Modern Optimization Features
AutoProcessData
The autoProcessData
feature eliminates the need for manual data processing by handling sorting, filtering, grouping, and paging automatically within the Grid component.
<Grid
data={data}
autoProcessData={{
filter: true,
search: true,
sort: true,
group: true,
page: true
}}
filterable={true}
sortable={true}
groupable={true}
pageable={true}
/>
This approach reduces boilerplate code, improves maintainability, and ensures optimal performance through built-in optimizations.
React Server Components (RSC) Mode
For Next.js applications, the Grid's RSC mode provides significant performance benefits:
- Server-side data processing - Offloads expensive operations from the client
- Reduced bundle size - Ships only essential JavaScript to the client
- Improved initial load times - Faster time-to-interactive and first contentful paint
- Better scalability - More efficient handling of large datasets
Learn more about Grid RSC Mode and RSC Performance Optimization.
Performance Testing & Monitoring
Testing Strategy:
- Start with small datasets (100 rows, 5 columns) to establish baseline
- Gradually increase dataset size to identify performance thresholds
- Test different optimization strategies (virtual scrolling vs paging)
- Compare development vs production build performance
- Test on target devices and browsers
Key Performance Metrics:
- Initial Render Time: Time from mount to first paint
- Scroll Responsiveness: Maintain 60fps during scroll operations
- Memory Consumption: Monitor memory usage patterns and leaks
- Interaction Latency: Response time for user interactions (sorting, filtering)

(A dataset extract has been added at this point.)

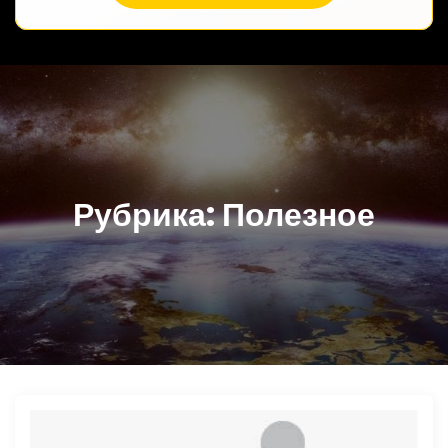
Рубрика:
Полезное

- Bundle Size Impact: Measure JavaScript bundle size impact
Performance Testing Tools:
- React Profiler: Built-in React performance profiling with React 18+ concurrent features
- Chrome DevTools: Comprehensive browser performance analysis
- Lighthouse: Core Web Vitals and performance scoring
- Web Vitals Extension: Real-time performance monitoring
- React DevTools Profiler: Component-level performance insights
We advise testing with a production build as well. That shows the real power of the KendoReact Grid with up to 6 times improved performance compared to when testing with a development build.